Dans cette affaire, c’est le traitement médiatique qui a posé problème, notamment pour la coalition Al-Karama qui s’est inscrite encore une fois dans une campagne contre les médias. N’était-il pas plus judicieux d’attendre la version du ministère de l’Intérieur qui a d’ailleurs écarté la piste terroriste ou d’un assassinat politique, avant de se prononcer sur le motif de cette agression ?
La Tunisie a-t-elle connu une nouvelle tentative d’assassinat politique ? C’est en tout cas ce que pense le bureau de l’Assemblée des représentants du peuple (Arp) après l’agression du député de la coalition d’Al-Karama Ahmed Mouha. Mais selon la version du ministère de l’Intérieur, il s’agit d’un braquage à main armée, d’autant plus que les agresseurs ne connaissaient pas l’identité de leur victime.
Mohamed Mouha, député d’Al-Karama, très peu médiatisé et peu connu par l’opinion publique, a été agressé par deux inconnus munis d’un couteau sabre à l’aube du 28 septembre dernier à sa sortie d’une mosquée à Bizerte après avoir effectué sa prière.
En effet, le député, qui affirme ne pas connaître ses agresseurs, a reçu un coup au niveau de la tête lui causant de graves blessures entraînant son hospitalisation immédiate, une intervention chirurgicale et vingt points de sutures étaient nécessaires. Les agresseurs ont été rapidement arrêtés par les forces de sécurité.
D’après le ministère de l’Intérieur, qui a donné hier, mercredi, sa version des faits, les deux agresseurs ignoraient, au moment des faits, l’identité de la victime ou s’il s’agissait d’un député. En effet, selon le communiqué du département de l’Intérieur, les deux agresseurs planifiaient de commettre un braquage à main armée d’autant plus qu’ils visaient dans un premier temps les clients d’une boîte de nuit avant de prendre la direction de cette mosquée et de commettre ce forfait. «Les agresseurs ont renoncé à voler la victime au vu de la gravité de ses blessures, mais aussi suite aux cris qu’elle a lancés», a-t-on communiqué. Ainsi, pour le ministère de l’Intérieur et selon les premières données de l’enquête et les aveux des agresseurs, la piste terroriste ou celle portant sur un éventuel plan d’assassinat politique sont à écarter. Les deux agresseurs ont été, d’ailleurs, inculpés pour «grave agression à l’aide d’outil tranchant».

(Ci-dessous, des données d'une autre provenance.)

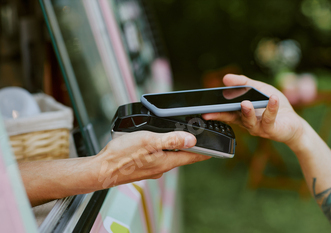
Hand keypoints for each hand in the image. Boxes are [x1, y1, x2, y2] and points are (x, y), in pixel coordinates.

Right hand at [93, 131, 209, 188]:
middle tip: (200, 140)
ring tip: (180, 140)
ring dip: (176, 149)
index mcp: (166, 161)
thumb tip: (191, 139)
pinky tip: (156, 146)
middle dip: (191, 148)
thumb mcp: (148, 141)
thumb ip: (171, 139)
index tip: (215, 150)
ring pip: (170, 157)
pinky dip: (163, 151)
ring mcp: (152, 169)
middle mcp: (161, 167)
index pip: (192, 157)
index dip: (204, 152)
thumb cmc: (121, 156)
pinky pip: (158, 158)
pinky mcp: (143, 168)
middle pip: (182, 157)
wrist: (102, 170)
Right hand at [203, 74, 305, 145]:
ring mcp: (258, 128)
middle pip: (231, 118)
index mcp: (240, 113)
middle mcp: (246, 122)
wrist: (293, 122)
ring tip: (245, 103)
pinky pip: (269, 119)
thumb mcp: (259, 89)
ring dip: (247, 112)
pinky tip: (272, 98)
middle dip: (220, 115)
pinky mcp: (271, 130)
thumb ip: (243, 83)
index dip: (214, 111)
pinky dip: (271, 108)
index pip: (224, 111)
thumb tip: (225, 78)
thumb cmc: (274, 106)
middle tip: (210, 112)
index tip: (204, 109)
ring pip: (249, 121)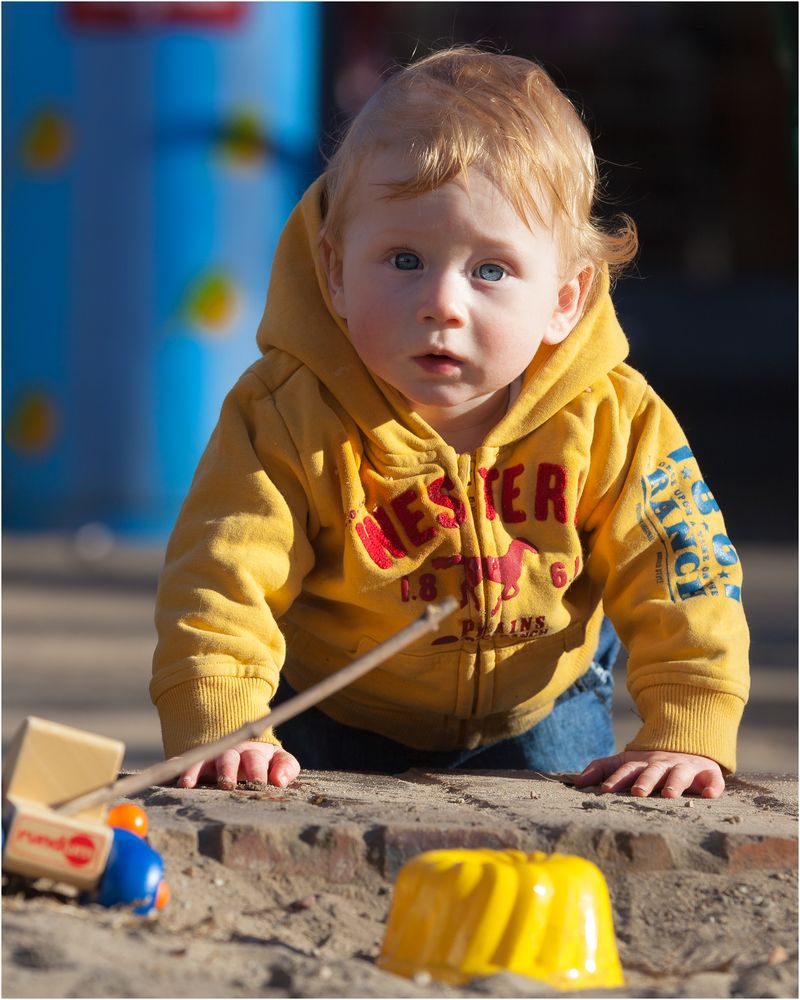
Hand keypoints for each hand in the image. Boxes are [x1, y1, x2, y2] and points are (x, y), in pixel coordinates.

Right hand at [176, 740, 300, 789]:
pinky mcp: (193, 762)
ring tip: (187, 784)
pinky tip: (164, 776)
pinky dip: (172, 768)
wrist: (240, 744)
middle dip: (227, 771)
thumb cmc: (263, 761)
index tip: (261, 783)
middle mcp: (230, 753)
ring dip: (194, 771)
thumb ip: (285, 767)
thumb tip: (280, 780)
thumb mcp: (279, 760)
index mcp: (253, 753)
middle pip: (228, 759)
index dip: (258, 771)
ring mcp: (210, 757)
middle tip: (227, 785)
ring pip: (201, 760)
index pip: (256, 759)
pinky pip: (180, 762)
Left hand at [573, 750, 724, 797]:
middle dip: (645, 781)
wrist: (687, 750)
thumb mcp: (625, 762)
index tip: (605, 791)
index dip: (616, 779)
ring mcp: (686, 768)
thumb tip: (576, 782)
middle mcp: (663, 765)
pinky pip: (713, 780)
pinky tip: (709, 795)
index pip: (626, 770)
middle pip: (652, 771)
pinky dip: (712, 786)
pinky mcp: (708, 774)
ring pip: (680, 774)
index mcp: (642, 764)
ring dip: (675, 783)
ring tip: (669, 795)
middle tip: (638, 792)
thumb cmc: (650, 765)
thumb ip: (602, 769)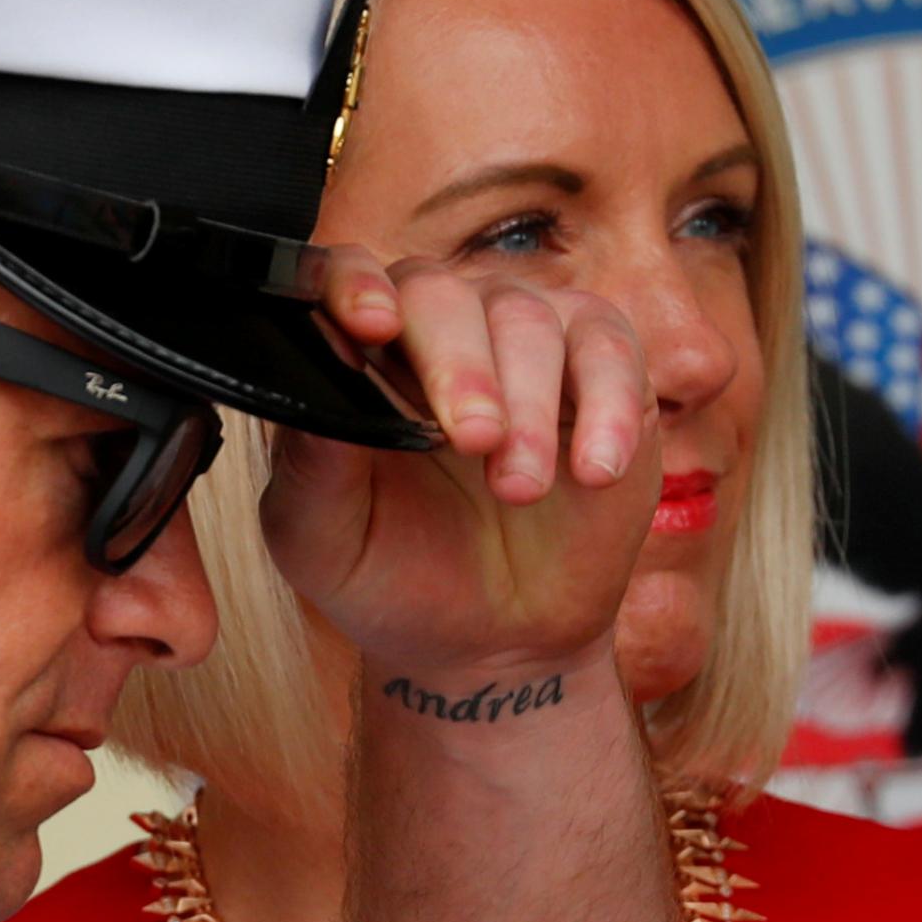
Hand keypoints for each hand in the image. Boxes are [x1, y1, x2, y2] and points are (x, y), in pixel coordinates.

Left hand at [260, 248, 658, 675]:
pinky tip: (593, 471)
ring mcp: (523, 340)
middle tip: (472, 440)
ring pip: (529, 319)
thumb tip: (315, 386)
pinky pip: (612, 352)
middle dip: (459, 364)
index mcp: (360, 353)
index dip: (357, 286)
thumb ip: (310, 464)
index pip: (347, 278)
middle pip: (444, 293)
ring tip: (519, 489)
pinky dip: (608, 407)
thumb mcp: (323, 541)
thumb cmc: (395, 576)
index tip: (371, 325)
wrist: (489, 644)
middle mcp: (438, 328)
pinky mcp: (602, 370)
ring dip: (529, 406)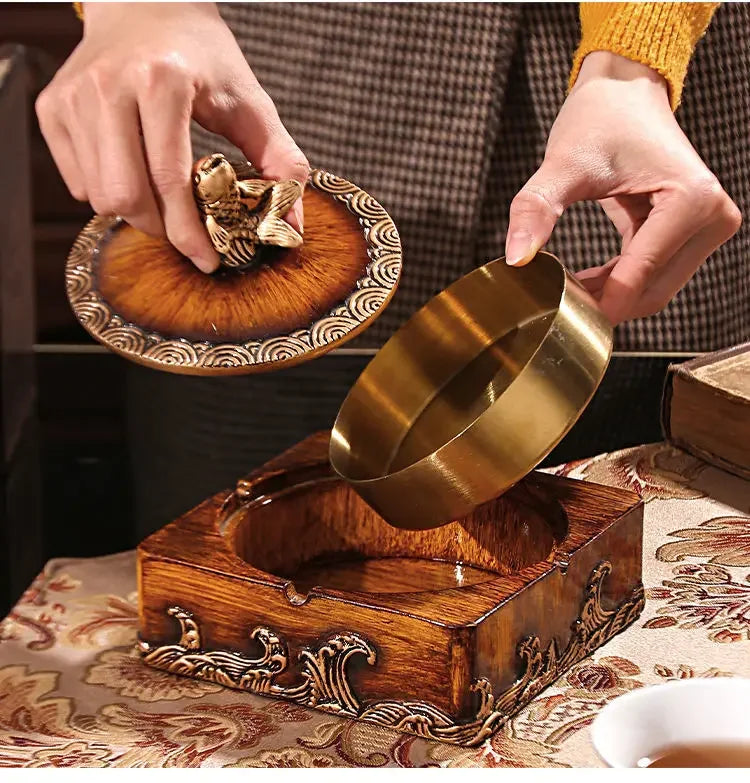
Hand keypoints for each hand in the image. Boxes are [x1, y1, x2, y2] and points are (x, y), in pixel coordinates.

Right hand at [36, 2, 308, 272]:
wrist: (146, 5)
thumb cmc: (203, 55)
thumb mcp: (252, 101)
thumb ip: (281, 160)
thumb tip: (290, 225)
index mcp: (162, 80)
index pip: (168, 179)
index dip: (187, 232)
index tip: (206, 259)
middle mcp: (109, 84)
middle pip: (124, 196)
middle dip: (160, 228)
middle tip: (185, 229)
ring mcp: (74, 96)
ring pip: (98, 195)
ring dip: (135, 213)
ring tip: (163, 199)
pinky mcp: (52, 107)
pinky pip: (77, 182)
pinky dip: (107, 193)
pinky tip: (133, 174)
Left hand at [505, 52, 740, 323]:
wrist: (624, 91)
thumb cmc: (601, 118)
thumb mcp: (563, 164)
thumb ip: (536, 209)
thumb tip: (516, 258)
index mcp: (691, 201)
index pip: (639, 276)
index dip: (597, 303)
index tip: (557, 310)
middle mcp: (712, 216)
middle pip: (652, 293)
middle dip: (604, 304)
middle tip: (556, 300)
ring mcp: (707, 226)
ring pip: (653, 290)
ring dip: (610, 297)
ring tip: (566, 287)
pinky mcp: (693, 232)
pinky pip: (652, 276)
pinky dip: (617, 284)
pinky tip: (583, 281)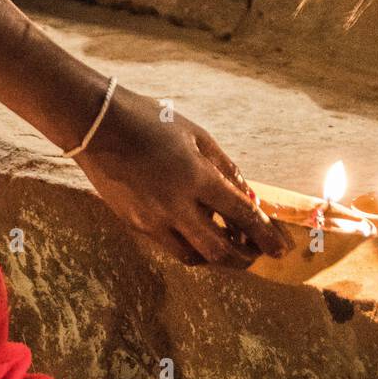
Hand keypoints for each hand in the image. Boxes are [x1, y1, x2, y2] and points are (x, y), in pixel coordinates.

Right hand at [76, 84, 293, 266]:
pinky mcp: (135, 224)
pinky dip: (191, 247)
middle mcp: (176, 205)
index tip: (280, 248)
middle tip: (257, 255)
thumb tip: (247, 194)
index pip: (241, 216)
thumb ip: (224, 167)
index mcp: (196, 177)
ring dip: (217, 257)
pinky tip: (198, 234)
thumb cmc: (151, 121)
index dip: (265, 235)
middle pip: (219, 249)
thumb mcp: (196, 135)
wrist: (97, 126)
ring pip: (194, 256)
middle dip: (244, 258)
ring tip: (229, 246)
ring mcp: (152, 219)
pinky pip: (170, 246)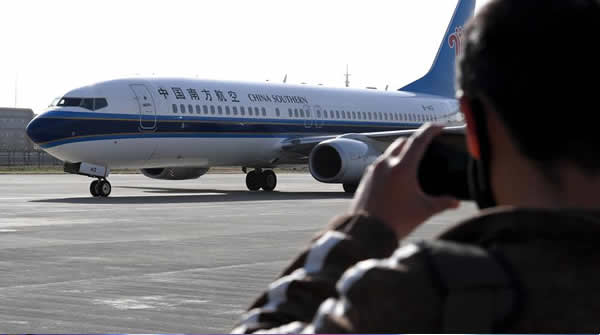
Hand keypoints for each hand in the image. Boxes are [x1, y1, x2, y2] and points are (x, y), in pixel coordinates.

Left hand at [349, 124, 459, 238]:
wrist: (366, 232)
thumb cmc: (395, 221)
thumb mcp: (424, 211)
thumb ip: (443, 203)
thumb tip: (455, 202)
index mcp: (402, 168)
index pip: (419, 140)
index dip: (430, 130)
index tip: (439, 126)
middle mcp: (386, 164)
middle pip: (403, 142)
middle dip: (415, 140)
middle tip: (426, 145)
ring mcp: (373, 170)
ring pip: (389, 152)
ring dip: (401, 152)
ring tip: (411, 160)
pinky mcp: (366, 178)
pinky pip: (380, 164)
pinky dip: (390, 163)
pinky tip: (395, 175)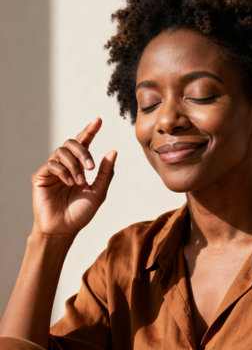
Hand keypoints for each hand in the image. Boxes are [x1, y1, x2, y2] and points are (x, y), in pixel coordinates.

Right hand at [31, 118, 116, 237]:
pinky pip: (52, 163)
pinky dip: (63, 171)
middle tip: (91, 167)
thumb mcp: (98, 192)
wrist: (63, 229)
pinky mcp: (40, 176)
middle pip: (72, 142)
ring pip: (62, 151)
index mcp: (79, 166)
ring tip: (79, 182)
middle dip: (84, 151)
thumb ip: (105, 172)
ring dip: (74, 165)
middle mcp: (65, 164)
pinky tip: (69, 183)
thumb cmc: (80, 212)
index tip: (99, 120)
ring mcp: (52, 169)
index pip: (84, 142)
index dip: (90, 130)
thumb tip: (114, 151)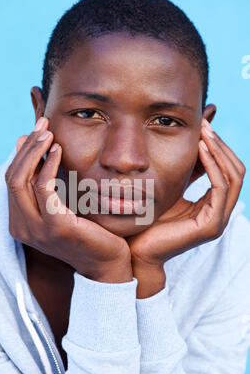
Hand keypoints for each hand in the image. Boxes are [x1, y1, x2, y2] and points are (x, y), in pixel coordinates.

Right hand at [5, 117, 131, 282]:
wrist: (108, 264)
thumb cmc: (89, 233)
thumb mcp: (62, 207)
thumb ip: (48, 186)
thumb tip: (37, 151)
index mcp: (21, 223)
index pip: (11, 181)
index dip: (21, 154)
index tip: (35, 132)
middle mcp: (22, 228)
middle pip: (12, 177)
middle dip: (26, 147)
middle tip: (42, 124)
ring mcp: (36, 229)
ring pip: (21, 180)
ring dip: (34, 150)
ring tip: (48, 131)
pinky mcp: (55, 227)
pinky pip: (44, 187)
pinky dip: (48, 165)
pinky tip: (59, 150)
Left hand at [127, 118, 245, 297]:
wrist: (136, 249)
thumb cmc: (148, 220)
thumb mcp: (170, 189)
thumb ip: (185, 172)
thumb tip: (192, 142)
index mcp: (211, 205)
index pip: (227, 171)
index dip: (219, 147)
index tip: (204, 125)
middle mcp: (218, 213)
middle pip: (236, 171)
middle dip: (222, 145)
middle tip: (206, 124)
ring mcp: (217, 220)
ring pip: (233, 178)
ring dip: (220, 151)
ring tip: (205, 133)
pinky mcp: (210, 226)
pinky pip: (220, 188)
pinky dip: (213, 166)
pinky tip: (201, 150)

Pourtant, le chef du bloc parlementaire d’Al Karama, Seïf Eddine Makhlouf, criait dès le début de cette affaire au «plan terroriste visant une personnalité politique». Tenant tout de même à remercier « le chef du gouvernement, le ministre de l’Intérieur et le directeur de la sécurité générale ainsi que toutes les unités sécuritaires pour les efforts déployés afin de procéder rapidement à l’arrestation des agresseurs». Il a insisté sur le fait qu’il s’agit bel et bien d’un plan d’assassinat politique et même d’un acte terroriste.
Le bureau de l’ARP, réuni mardi dernier, a également estimé que l’agression perpétrée contre le député Al Karama, Ahmed Mouha, à Bizerte peut être considérée comme une «tentative d’assassinat politique», ajoutant qu’il s’agit d’une agression commise contre l’Etat et contre le processus démocratique dans le pays. N’était-il pas plus judicieux d’attendre la version du ministère de l’Intérieur avant de se prononcer sur cette affaire ?
Campagne contre les médias
Au fait, dans cette affaire, c’est le traitement médiatique qui a posé problème, notamment pour la coalition Al-Karama. D’ailleurs ladite coalition s’est inscrite dans une nouvelle campagne contre les médias, accusant certains journalistes et entreprises médiatiques d’avoir volontairement ignoré cette agression bien qu’elle cache une «tentative d’assassinat politique» et que leur traitement médiatique aurait été différent s’il s’agissait d’un député issu d’un autre parti politique.
Le bloc Al Karama est allé jusqu’à adresser, mardi dernier, une correspondance à la présidence de l’Assemblée des représentants du peuple (ARP) demandant la suspension des abonnements aux journaux qui n’ont pas couvert l’affaire de l’agression de son député, Ahmed Mouha.
La coalition Al Karama a, également, demandé à la présidence du Parlement de ne plus lui faire parvenir des copies des journaux qui ont boycotté la couverture de cette agression, que le parti considère comme une tentative d’assassinat politique. Des agissements hostiles à la liberté d’expression mais qui relèvent aussi d’une ingérence dans les choix et décisions rédactionnels de ces entreprises médiatiques d’autant plus que certains médias ont préféré attendre la version du ministère de l’Intérieur qui a en effet écarté la piste terroriste ou d’un assassinat politique, avant de traiter cette affaire.